[Saved entries]
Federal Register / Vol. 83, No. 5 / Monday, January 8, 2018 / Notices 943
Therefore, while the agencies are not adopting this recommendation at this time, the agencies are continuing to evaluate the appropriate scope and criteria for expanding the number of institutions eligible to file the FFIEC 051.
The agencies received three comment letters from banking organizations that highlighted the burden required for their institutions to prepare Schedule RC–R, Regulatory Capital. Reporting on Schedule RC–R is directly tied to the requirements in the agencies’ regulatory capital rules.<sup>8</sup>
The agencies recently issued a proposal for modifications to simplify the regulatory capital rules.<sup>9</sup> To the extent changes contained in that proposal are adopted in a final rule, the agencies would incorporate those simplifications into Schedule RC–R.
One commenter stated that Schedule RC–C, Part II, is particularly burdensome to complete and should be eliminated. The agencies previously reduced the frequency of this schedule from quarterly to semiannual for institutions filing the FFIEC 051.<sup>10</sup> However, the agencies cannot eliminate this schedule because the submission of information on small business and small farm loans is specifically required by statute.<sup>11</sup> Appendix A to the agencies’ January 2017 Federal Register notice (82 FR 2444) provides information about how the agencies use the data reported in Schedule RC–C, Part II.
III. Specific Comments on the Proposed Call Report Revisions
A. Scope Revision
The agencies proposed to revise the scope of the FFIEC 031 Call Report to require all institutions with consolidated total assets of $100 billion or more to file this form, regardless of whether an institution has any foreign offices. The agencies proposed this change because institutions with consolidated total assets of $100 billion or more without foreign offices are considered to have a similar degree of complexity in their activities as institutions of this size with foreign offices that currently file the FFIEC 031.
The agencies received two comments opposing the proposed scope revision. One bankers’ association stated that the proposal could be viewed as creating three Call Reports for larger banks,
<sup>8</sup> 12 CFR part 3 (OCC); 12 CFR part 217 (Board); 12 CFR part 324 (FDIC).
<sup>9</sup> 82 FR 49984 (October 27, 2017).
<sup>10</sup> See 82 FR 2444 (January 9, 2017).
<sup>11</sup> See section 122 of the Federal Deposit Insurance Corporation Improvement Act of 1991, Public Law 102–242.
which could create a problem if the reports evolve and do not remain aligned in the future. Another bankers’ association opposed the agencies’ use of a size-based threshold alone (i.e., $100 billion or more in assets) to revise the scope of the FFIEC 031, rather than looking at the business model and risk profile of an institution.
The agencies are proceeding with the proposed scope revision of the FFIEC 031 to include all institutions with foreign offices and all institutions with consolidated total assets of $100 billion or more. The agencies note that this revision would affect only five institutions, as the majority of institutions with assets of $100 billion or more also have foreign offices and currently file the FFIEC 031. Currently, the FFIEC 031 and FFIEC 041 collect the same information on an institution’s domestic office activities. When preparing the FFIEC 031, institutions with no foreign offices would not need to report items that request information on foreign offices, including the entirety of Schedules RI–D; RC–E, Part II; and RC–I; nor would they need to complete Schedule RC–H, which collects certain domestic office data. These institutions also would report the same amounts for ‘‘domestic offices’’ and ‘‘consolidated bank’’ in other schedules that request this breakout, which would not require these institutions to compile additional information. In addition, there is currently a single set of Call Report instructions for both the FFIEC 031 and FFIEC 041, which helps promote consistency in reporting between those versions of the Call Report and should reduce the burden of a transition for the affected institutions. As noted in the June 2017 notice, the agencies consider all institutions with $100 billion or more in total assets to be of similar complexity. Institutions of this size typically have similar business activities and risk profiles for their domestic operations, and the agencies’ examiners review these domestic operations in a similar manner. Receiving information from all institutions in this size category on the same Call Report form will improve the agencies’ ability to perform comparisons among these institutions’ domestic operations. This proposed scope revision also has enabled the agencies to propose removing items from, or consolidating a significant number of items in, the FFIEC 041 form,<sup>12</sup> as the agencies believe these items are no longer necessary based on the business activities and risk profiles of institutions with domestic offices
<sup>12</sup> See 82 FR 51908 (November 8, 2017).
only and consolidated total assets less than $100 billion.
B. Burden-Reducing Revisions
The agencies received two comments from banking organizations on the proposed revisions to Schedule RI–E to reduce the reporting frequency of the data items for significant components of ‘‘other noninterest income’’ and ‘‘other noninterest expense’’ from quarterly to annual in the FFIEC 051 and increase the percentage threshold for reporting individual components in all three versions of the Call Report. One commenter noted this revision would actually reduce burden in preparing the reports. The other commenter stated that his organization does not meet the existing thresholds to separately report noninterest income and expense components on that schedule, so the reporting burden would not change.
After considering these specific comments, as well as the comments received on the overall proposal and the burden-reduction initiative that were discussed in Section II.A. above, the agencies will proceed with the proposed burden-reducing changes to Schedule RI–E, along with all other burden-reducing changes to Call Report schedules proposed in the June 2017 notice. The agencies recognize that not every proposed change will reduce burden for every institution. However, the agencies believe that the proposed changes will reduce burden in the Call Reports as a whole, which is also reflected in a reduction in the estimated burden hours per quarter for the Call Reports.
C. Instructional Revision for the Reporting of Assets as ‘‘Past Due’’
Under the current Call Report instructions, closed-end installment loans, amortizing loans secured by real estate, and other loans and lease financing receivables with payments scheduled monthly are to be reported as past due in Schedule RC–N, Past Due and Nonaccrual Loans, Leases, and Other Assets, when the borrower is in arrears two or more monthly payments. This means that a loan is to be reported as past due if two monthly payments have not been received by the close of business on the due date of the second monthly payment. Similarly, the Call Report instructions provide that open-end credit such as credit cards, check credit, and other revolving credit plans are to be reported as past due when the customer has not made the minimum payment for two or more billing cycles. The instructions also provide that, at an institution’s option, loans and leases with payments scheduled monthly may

» **What this task involves**
Repeat the data word for word, starting at its first line and stopping after the line that contains "Therefore, while the".

» **Exercise answer**
Federal Register / Vol. 83, No. 5 / Monday, January 8, 2018 / Notices 943
Therefore, while the agencies are not adopting this recommendation at this time, the agencies are continuing to evaluate the appropriate scope and criteria for expanding the number of institutions eligible to file the FFIEC 051.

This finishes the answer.